### Problem description
Check each line of the material below, and copy it if it holds the string "modo".

### The input

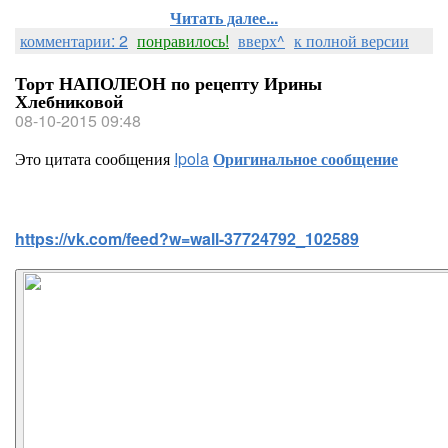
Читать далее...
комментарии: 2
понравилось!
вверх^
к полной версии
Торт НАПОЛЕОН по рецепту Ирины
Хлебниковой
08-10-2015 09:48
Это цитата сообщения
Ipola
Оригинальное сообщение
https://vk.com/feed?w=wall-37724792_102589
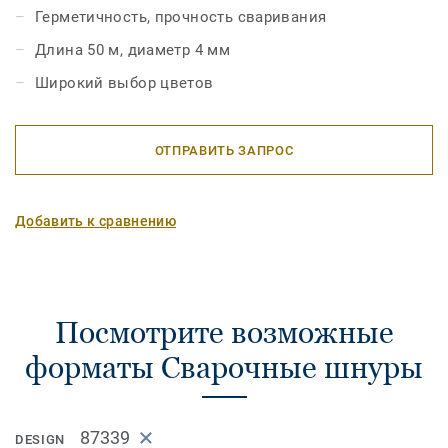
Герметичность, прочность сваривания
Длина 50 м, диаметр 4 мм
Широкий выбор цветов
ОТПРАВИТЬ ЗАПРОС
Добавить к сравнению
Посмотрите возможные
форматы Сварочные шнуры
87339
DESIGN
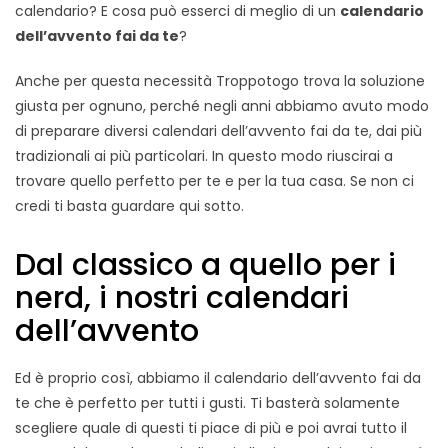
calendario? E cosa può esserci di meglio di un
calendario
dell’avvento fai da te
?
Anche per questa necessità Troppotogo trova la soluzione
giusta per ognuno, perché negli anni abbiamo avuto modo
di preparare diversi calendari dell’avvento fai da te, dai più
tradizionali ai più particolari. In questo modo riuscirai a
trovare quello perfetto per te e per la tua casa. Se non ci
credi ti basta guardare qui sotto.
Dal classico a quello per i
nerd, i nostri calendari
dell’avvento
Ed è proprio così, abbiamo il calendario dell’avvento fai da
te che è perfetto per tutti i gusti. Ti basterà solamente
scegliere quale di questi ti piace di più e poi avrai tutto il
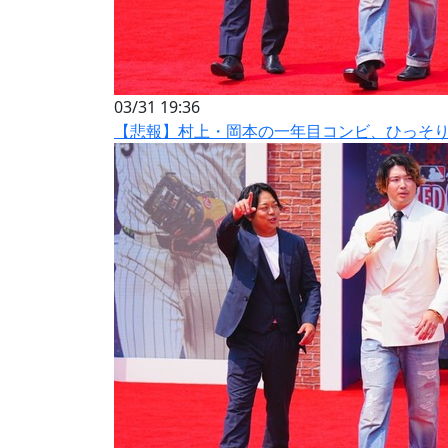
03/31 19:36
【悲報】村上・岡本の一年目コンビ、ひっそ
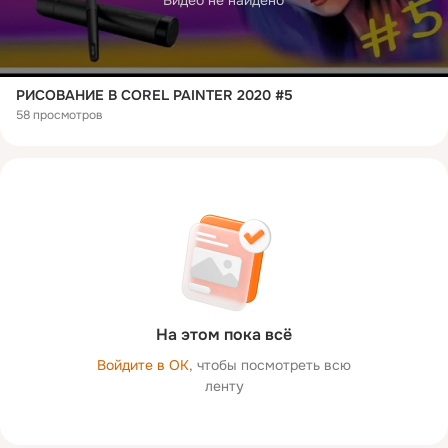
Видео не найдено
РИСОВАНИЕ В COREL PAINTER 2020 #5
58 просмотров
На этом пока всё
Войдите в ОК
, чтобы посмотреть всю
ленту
...
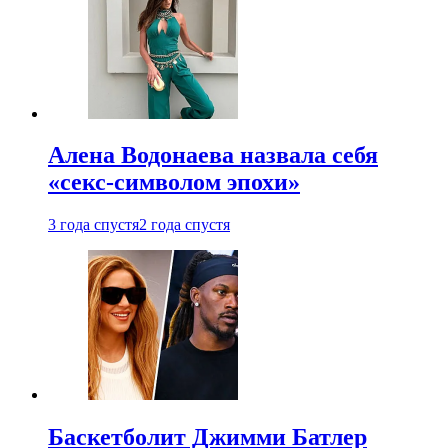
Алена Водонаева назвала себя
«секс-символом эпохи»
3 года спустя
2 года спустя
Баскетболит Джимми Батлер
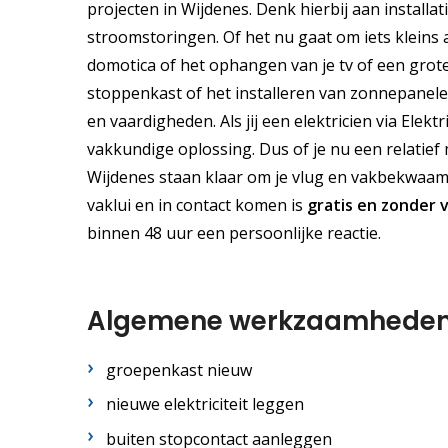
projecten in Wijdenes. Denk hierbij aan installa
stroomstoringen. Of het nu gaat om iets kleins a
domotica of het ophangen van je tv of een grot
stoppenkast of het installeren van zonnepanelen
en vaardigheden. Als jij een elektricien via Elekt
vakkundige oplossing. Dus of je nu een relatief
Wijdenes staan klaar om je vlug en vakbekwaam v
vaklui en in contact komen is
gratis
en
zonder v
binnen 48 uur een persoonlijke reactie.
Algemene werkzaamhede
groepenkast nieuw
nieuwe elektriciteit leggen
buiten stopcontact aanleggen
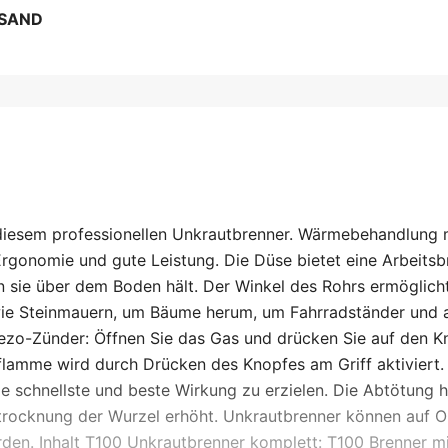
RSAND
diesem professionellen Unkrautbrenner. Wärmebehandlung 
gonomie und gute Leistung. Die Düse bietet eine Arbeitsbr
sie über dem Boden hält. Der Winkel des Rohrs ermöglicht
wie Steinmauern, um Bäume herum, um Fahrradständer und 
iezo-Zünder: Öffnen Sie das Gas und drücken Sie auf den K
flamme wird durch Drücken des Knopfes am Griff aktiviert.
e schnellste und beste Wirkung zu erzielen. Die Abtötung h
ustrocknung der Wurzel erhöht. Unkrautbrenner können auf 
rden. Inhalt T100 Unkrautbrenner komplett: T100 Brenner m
==
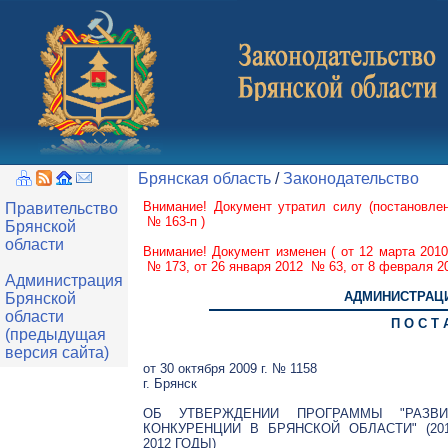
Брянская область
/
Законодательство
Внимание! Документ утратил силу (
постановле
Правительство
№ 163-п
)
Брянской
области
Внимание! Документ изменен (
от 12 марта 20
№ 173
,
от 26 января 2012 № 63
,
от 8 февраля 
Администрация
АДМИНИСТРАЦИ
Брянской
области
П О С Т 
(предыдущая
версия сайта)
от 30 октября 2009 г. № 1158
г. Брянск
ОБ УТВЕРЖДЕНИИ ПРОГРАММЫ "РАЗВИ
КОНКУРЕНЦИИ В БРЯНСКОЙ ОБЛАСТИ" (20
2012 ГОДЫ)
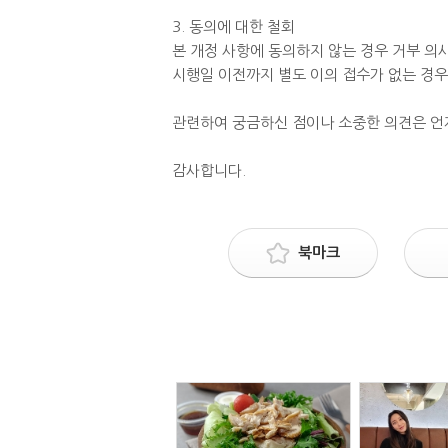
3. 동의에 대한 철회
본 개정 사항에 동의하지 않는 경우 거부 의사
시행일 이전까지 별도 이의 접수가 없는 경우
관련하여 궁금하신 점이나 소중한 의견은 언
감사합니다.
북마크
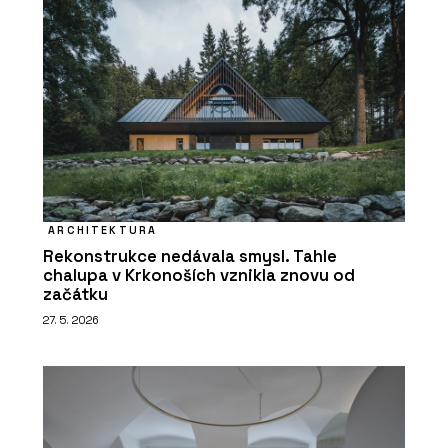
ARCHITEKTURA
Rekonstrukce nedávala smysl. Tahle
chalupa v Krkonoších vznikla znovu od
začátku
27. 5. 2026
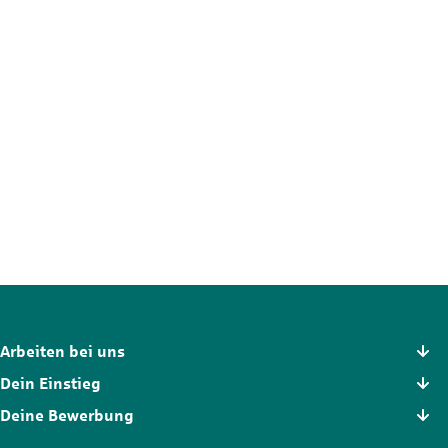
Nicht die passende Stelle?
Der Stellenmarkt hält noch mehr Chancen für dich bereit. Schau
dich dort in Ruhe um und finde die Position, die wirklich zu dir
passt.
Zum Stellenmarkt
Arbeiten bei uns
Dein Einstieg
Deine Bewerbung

### Task answer
giusta per ognuno, perché negli anni abbiamo avuto modo
tradizionali ai più particolari. In questo modo riuscirai a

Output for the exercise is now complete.